By Sabrina Wong
The US International Trade Commission (ITC) released a report last Thursday detailing the potential economic impacts of the Trump administration's new trade deal proposal, the US-Mexico-Canada Agreement (USMCA). Renegotiating and replacing the North American Free Trade Agreement (NAFTA) was a major campaign promise made by President Trump in his 2016 election. The White House Council of Economic Affairs (CEA) also released a report outlining its own findings for USMCA impacts. The two reports differ greatly in the extent to which the new deal will benefit the US economy.

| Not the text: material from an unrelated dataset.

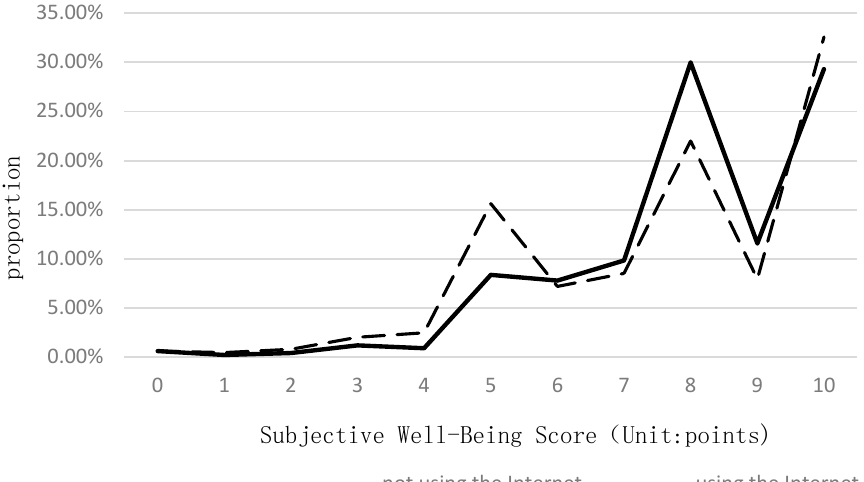
not using the Internet using the Internet Figure 3. Internet use and subjective well-being scores of the Figure 3. Internet use and subjective well-being scores of the elderly.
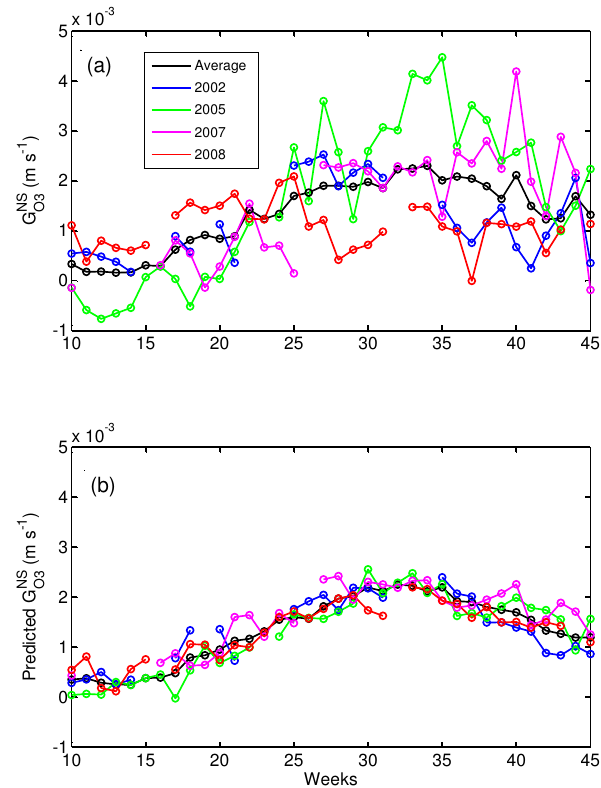
Fig. 9. Weekly average non-stomatal O 3 conductance for day-time conditions (Solar elevation angle>10 ◦ ) as observed (a) and pre- dicted by using the partial least squares technique (b)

The ITC’s report shows mainly modest projections, predicting that USMCA will boost US GDP by 0.35% and increase jobs in the overall US labor market by 176,000, with 28,000 of those jobs in the automobile industry. In addition, the report shows that North American trade volumes will increase, but the trade deficit with Mexico is unlikely to see much improvement. Finally, since the proposed USMCA would narrow the time window for investor-state dispute settlement, US investment to Mexico is expected to decrease while boosting US domestic investment. However, it is important to note that certain aspects of the proposed deal, such as new labor standards and regulations on government procurement, were not used in the economic modeling and thus were disregarded in the ITC’s analysis.
Meanwhile, the CEA’s report shows a much more optimistic projection for USMCA, projecting that it will result in a $34 billion increase in US auto industry investment and the addition of 76,000 auto sector jobs over five years. The positive projections result in part from the realization of benefits from proposed stronger intellectual property projections on research and development; the CEA notes that these protections could lift GDP by another $23 billion.
Trade experts argue that under the current NAFTA, there are essentially no existing tariffs between the US, Mexico, and Canada. Thus, their concern is that there is little room for major economic benefit to occur under USMCA. Regardless, the NAFTA overhaul is proving to be a highly politicized and hotly contested issue within Congress. House Speaker Nancy Pelosi holds the power to set a voting timeline, and is likely to leverage that power to further a Democratic agenda. Republicans are already concerned that the existing trade terms in President Trump’s USMCA are not conducive to pro-business policy, arguing that the proposed labor and environmental rules will increase operating costs for the private sector.
Outside of Washington, some economists suggest that companies may accept tariffs instead of adopting cost-raising rules. This, therefore, may undermine the Trump administration’s goal of moving production to the US while raising the prices of goods for consumers. Still, US trade officials have offered assurances, saying that North American manufacturers have agreed to comply with the new trade terms under USMCA.